* _REQUIRED WORK_
Copy the data exactly from the line that contains "OTHER COMMITTEE REPORTS" through the line that contains "EMILIA FRIDMAN†‡ and URI SHAKED†", keeping both end lines and leaving out everything else.

#####

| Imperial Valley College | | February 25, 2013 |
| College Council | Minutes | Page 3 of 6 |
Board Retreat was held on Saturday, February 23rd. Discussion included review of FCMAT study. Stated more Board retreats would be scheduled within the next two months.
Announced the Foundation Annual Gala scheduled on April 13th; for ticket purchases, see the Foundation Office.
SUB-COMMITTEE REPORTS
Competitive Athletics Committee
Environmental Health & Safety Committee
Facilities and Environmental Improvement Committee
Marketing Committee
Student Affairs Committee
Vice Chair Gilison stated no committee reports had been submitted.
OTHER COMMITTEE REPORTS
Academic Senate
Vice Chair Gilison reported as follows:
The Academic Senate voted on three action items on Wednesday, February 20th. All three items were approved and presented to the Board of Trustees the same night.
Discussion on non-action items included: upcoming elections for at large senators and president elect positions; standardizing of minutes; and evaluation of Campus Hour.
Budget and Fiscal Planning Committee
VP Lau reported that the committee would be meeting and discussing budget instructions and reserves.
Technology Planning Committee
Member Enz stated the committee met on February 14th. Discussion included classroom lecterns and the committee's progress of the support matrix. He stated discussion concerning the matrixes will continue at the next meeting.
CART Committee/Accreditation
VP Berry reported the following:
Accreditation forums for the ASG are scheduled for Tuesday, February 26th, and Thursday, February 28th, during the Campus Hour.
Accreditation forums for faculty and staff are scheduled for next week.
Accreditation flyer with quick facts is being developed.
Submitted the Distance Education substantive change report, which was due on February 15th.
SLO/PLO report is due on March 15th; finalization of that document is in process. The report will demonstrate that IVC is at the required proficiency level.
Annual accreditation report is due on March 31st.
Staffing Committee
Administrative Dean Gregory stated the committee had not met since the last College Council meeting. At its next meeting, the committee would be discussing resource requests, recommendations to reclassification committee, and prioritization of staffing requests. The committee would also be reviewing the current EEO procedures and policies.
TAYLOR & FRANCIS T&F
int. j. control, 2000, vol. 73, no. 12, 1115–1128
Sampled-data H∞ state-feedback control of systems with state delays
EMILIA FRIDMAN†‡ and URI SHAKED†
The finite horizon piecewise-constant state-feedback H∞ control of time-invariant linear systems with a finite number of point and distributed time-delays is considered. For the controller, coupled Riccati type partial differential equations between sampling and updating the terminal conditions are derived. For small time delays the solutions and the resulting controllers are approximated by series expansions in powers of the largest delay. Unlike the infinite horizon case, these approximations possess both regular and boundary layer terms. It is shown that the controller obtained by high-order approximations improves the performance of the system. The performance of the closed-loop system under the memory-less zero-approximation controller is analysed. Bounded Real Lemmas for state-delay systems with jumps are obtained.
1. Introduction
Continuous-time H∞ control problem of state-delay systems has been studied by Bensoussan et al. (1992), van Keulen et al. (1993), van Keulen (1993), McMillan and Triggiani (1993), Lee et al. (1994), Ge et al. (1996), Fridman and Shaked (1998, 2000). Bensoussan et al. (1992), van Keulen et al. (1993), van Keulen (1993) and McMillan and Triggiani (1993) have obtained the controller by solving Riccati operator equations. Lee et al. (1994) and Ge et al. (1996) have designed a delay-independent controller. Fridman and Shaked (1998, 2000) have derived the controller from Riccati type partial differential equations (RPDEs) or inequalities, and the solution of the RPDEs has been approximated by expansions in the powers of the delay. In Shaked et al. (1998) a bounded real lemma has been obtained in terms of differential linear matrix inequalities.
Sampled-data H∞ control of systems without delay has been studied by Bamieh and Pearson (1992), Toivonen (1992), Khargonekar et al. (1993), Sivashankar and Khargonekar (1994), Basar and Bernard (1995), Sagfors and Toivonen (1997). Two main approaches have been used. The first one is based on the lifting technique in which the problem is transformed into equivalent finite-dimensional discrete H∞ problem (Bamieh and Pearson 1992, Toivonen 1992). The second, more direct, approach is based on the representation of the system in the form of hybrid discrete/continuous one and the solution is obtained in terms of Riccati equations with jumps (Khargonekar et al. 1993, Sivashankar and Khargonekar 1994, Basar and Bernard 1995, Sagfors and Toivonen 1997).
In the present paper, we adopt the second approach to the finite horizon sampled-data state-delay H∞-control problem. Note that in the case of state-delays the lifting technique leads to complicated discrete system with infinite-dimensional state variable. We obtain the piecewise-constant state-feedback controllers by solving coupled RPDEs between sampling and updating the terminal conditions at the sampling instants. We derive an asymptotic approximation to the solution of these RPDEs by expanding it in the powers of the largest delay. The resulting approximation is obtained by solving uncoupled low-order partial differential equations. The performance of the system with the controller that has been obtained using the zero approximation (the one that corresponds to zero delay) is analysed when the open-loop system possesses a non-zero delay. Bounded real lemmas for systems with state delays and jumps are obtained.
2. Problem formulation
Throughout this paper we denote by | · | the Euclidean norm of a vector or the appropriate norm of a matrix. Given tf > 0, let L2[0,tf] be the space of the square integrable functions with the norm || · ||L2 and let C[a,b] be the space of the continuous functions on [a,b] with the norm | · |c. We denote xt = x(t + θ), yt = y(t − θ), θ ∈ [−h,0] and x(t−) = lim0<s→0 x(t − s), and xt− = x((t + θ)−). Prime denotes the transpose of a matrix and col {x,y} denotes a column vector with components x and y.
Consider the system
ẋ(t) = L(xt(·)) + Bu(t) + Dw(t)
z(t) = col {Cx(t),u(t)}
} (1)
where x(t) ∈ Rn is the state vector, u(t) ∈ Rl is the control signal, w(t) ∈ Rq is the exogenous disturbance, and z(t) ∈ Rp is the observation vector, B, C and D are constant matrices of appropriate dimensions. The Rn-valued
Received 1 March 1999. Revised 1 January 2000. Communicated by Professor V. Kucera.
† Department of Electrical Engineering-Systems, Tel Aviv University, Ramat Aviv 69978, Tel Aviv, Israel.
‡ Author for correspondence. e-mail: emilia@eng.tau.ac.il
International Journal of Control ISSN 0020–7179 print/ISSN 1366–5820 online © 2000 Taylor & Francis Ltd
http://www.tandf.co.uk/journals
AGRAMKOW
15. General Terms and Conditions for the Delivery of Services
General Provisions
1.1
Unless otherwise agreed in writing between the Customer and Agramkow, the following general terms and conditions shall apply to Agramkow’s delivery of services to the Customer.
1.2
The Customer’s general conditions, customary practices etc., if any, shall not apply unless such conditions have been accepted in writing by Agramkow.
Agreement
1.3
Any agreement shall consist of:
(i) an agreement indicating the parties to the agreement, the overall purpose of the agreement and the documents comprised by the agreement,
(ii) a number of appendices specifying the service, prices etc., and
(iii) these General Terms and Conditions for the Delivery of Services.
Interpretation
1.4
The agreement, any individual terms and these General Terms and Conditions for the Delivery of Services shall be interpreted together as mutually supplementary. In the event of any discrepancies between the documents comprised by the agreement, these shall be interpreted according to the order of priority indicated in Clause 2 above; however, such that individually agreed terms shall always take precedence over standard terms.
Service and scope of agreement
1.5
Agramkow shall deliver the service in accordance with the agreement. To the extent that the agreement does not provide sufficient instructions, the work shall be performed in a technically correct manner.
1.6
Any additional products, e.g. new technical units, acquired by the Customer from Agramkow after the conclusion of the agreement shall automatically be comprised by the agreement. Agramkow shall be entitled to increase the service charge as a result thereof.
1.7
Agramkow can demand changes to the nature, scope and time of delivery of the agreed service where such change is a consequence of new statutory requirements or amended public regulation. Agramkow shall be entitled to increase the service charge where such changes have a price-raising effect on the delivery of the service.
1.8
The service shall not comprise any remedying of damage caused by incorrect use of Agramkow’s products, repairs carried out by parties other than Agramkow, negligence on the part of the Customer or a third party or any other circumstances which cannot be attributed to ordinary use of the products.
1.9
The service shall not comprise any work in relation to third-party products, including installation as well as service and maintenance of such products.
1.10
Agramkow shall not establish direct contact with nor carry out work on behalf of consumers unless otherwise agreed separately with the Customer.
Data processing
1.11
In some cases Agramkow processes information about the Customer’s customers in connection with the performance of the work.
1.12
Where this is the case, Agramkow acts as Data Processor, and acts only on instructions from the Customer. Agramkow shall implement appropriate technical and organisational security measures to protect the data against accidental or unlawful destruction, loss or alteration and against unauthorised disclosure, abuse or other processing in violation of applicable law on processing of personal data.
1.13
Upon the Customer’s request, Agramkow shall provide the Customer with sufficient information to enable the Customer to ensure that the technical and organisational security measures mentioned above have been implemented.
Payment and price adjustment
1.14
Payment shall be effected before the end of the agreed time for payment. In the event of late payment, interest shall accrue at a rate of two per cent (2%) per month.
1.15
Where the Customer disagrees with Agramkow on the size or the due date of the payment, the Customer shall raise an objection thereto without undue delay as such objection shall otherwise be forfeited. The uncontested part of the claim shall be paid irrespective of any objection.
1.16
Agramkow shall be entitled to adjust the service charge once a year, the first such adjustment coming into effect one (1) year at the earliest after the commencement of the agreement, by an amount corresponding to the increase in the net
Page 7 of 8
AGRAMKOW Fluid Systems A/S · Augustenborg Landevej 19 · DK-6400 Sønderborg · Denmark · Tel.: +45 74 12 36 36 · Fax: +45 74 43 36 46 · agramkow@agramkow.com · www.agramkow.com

#####

* _RESPONSE AREA_
OTHER COMMITTEE REPORTS
Academic Senate
Vice Chair Gilison reported as follows:
The Academic Senate voted on three action items on Wednesday, February 20th. All three items were approved and presented to the Board of Trustees the same night.
Discussion on non-action items included: upcoming elections for at large senators and president elect positions; standardizing of minutes; and evaluation of Campus Hour.
Budget and Fiscal Planning Committee
VP Lau reported that the committee would be meeting and discussing budget instructions and reserves.
Technology Planning Committee
Member Enz stated the committee met on February 14th. Discussion included classroom lecterns and the committee's progress of the support matrix. He stated discussion concerning the matrixes will continue at the next meeting.
CART Committee/Accreditation
VP Berry reported the following:
Accreditation forums for the ASG are scheduled for Tuesday, February 26th, and Thursday, February 28th, during the Campus Hour.
Accreditation forums for faculty and staff are scheduled for next week.
Accreditation flyer with quick facts is being developed.
Submitted the Distance Education substantive change report, which was due on February 15th.
SLO/PLO report is due on March 15th; finalization of that document is in process. The report will demonstrate that IVC is at the required proficiency level.
Annual accreditation report is due on March 31st.
Staffing Committee
Administrative Dean Gregory stated the committee had not met since the last College Council meeting. At its next meeting, the committee would be discussing resource requests, recommendations to reclassification committee, and prioritization of staffing requests. The committee would also be reviewing the current EEO procedures and policies.
TAYLOR & FRANCIS T&F
int. j. control, 2000, vol. 73, no. 12, 1115–1128
Sampled-data H∞ state-feedback control of systems with state delays
EMILIA FRIDMAN†‡ and URI SHAKED†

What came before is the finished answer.